Nasdaq Europe will be going live with a new equity derivatives platform in the first quarter of this year after achieving records in its listings and trading businesses across the Nordic and Baltic regions in 2021.

Bjørn Sibbern, Nasdaq

Bjørn Sibbern, president of European markets at Nasdaq, told Markets Media: “We want to be the leading exchange in Europe for both listings, trading and technology. This year we will go live with a new equity derivatives platform in the first quarter.”

In November last year Nasdaq announced a multi-year partnership with AWS to migrate its North American markets to the cloud provider in a phased approach, starting with Nasdaq MRX, a US options market. Nasdaq will use a new edge computing solution that is co-designed with AWS specifically for market infrastructure.
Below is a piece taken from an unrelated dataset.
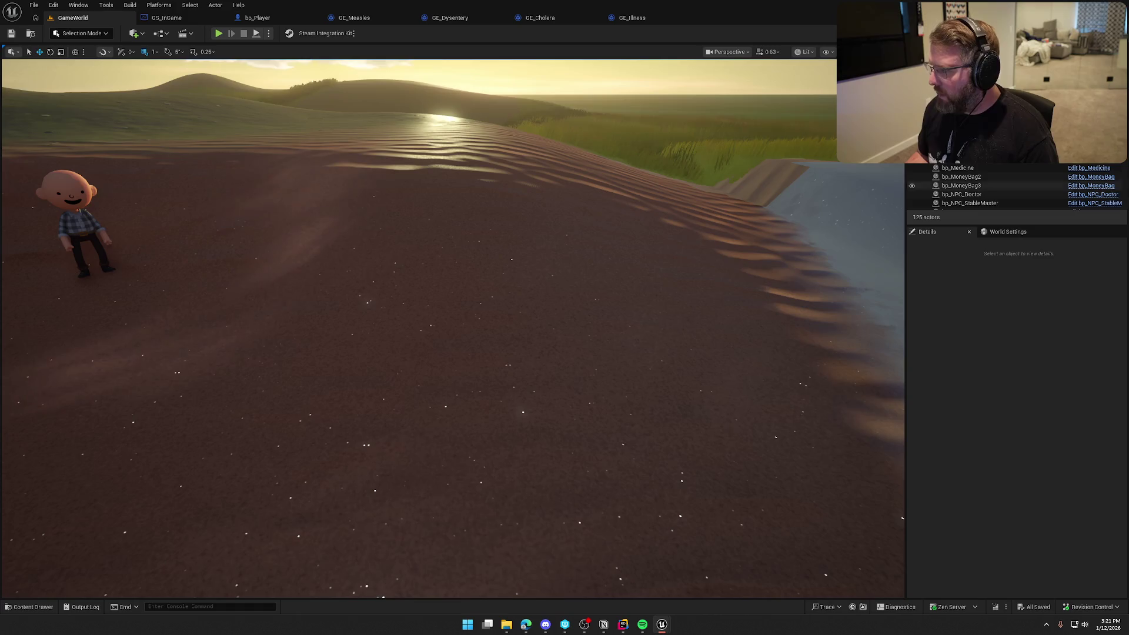
left_click(623, 624)
left_click(770, 451)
“The AWS partnership will start with Nasdaq’s US markets which makes total sense from a customer and regulatory point of view,” added Sibbern. “We will obviously look at the European offerings in phase two.”

Nasdaq reported that volumes in most of its equity markets in Sweden, Denmark, Finland, Iceland and the Baltics grew in 2021. Share trading increased 7.1% to a daily average of just under €4bn ($4.5bn) across all markets.
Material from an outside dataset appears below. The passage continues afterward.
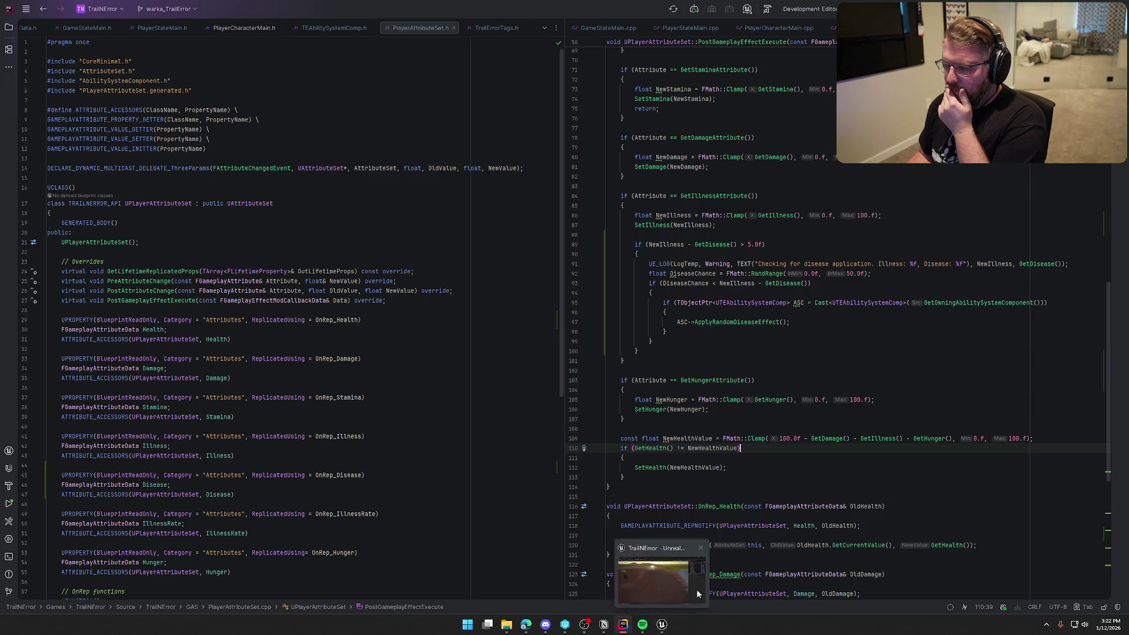
key("ctrl+Tab")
Sibbern said: “We have had a vision for some years to be the best performing exchange in Europe and in 2021 we had a super strong market share in trading.”

He believes the increased interest in equity trading from the retail community is here to stay and that it is part of the exchange’s  job to educate the many new retail investors together with the banks and brokers.

Nasdaq’s European markets had 219 new equity listings in 2021, including 174 initial public offerings, which raised a total of €13.4bn.

“We were the biggest EU exchange for both the number of listings and capital raised,” Sibbern added. “We are super happy with the mix between SMEs and listings such as Volvo Cars, one of the biggest in Europe last year.”

Volvo Cars raised €2.1bn in the third largest listing in Europe in 2021.

Nasdaq Europe wants to be the leading exchange in Europe for small and medium-sized enterprises. The Nasdaq First North Growth Market has more than 500 companies listed and more than 100 have moved from First North to the main market in Stockholm.

“The companies grow from Sweden into Europe, then into the world, or they grow from Finland into Europe and retail investors get the opportunity to invest and be a part of the growth journey,” Sibbern said. “Democratizing investments is a very important part of what we do”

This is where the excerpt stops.